Türkiye'de yeni bir aşının aşı geliştirilme ve uygulanma kurallarının dünya standartlarının da üzerinde çok net ve çok sıkı bir şekilde yürütüldüğüne işaret eden Prof. Dr. Kara, "Türkiye'de bir aşının uygulanabilir olması için dünya ortalamalarının da üzerinde olması gerekiyor. Bu Turkovac için de, Turkovac'tan sonra Türkiye'de geliştirilecek diğer tüm aşılar için de geçerli. Belki bunlar Koronavirüs aşısı olacak, belki grip aşısı, belki kuduz aşısı ya da bir başka aşı. Bu da aşılarımızın dünyada da kullanılabilir bir şekilde ortaya çıkacağı anlamına geliyor. Aşı çalışmaları ve sayılarımızın planları da bu yönde yapılıyor. Biz, kendi vatandaşımıza aşıyı sunmadan önce de dünya otoritelerinin istediği şartların çok üzerinde koşullarda bunu yapıyoruz. kendi ülke kurallarımız zaten çok sıkı. Toplumumuzun, bu çalışmalara destek vermesi bu yüzden çok önemli. Çünkü bizim gönüllü çalışmalarında yeterli sayılara ulaşmamız gerekiyor bu verileri dünyaya sunabilmek için. Şu an bir çalışmamızda 1000-1500 kişi ile bunu gösterdik ama ne yazık ki yeterli değil. Bu rakamın 3 bin, 4 bin, 5 bin civarında olması gerekiyor. Böylece Dünya Sağlık Örgütü, FDA veya Avrupa İlaç Ajansı EMA onaylarını da alabilelim.

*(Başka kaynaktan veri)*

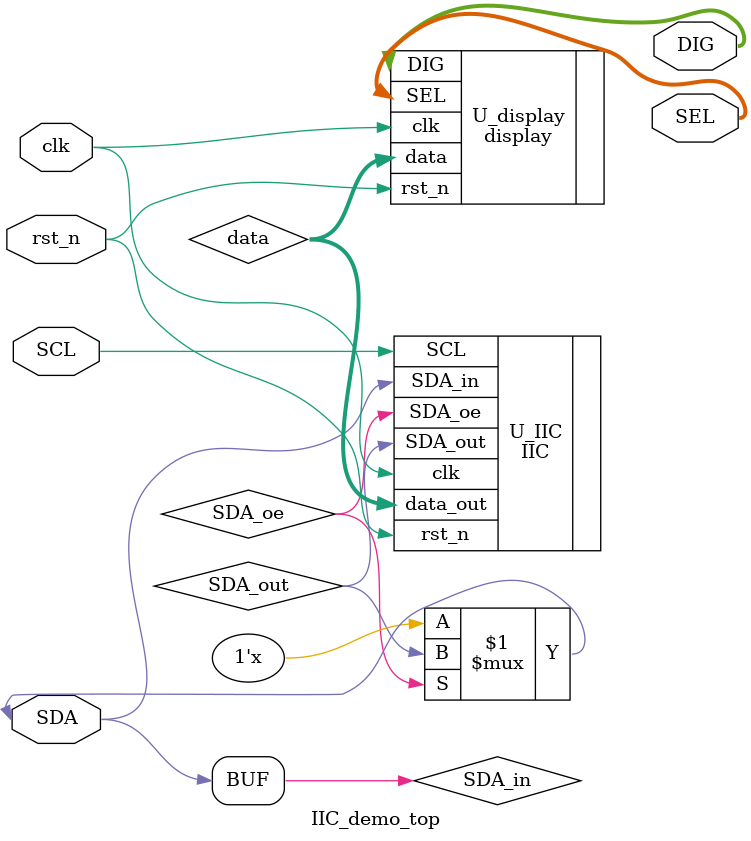
<source format=v>
/*========================================*\
    filename        : IIC_demo.v
    description     : IIC顶层模块
    up file         : 
    reversion       : 
        v1.0 : 2022-8-16 13:47:37
    author          : 张宸君
\*========================================*/

module IIC_demo_top (
    input                               clk             ,
    input                               rst_n           ,
    input                               SCL             ,

    inout                               SDA             ,

    output          [ 5:0]              SEL             ,
    output          [ 7:0]              DIG
);

// Parameter definition
    

// Signal definition
    wire                                SDA_in          ;
    wire                                SDA_out         ;
    wire                                SDA_oe          ;
    wire            [ 7:0]              data            ;

// Module calls
    IIC                 U_IIC(
        /*input                 */      .clk        (clk    ),
        /*input                 */      .rst_n      (rst_n  ),
        /*input                 */      .SCL        (SCL    ),
        /*input                 */      .SDA_in     (SDA_in ),
        /*output  reg           */      .SDA_out    (SDA_out),
        /*output  reg           */      .SDA_oe     (SDA_oe ),
        /*output  reg     [ 7:0]*/      .data_out   (data   )
    );

    display             U_display(
        /*input                 */      .clk        (clk    ),   // 50MHz
        /*input                 */      .rst_n      (rst_n  ),   // 复位信号
        /*input           [ 7:0]*/      .data       (data   ),
        /*output  reg     [ 5:0]*/      .SEL        (SEL    ),   // SEL信号
        /*output  reg     [ 7:0]*/      .DIG        (DIG    )    // DIG信号
    );

// Logic description
    assign SDA_in = SDA;
    assign SDA = SDA_oe ? SDA_out : 1'bz;

endmodule
</source>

Sinovac aşısının DSÖ onayının daha çok Türkiye'de yürütülen faz çalışmaları sayesinde alınabildiğine de işaret eden Prof. Dr. Kara, sözlerini şöyle sürdürdü:
"DSÖ kullanım onayını verdi ama EMA firmadan birkaç belge daha istedi. Ama firma bu konuda belki çok istekli davranmadı. Açıkçası Türkiye'den giden verilerle DSÖ bu aşı için onay verdi. Çünkü Türkiye'deki klinik araştırmayı gerçekleştiren ekiplerimiz, hocalarımız, gerçekten çok titiz davrandılar. O veriler zaten DSÖ tarafından uygun ve yeterli görüldü. Benzer şekilde şimdi bizim Turkovac aşı çalışmalarını yapan ve bundan sonraki gelecek aşıların da araştırma ve çalışmalarını yürüten hocalarımız da çok kıymetli ve verilerine dünyanın güvendiği isimler. O nedenle halkımızdan bizim ricamız, lütfen aşı çalışmalarımıza gönüllü olarak destek versinler. Gönüllü olarak hem Turkovac hem de bundan sonraki diğer aşı çalışmaları için tereddüt etmeden gönüllü olsunlar.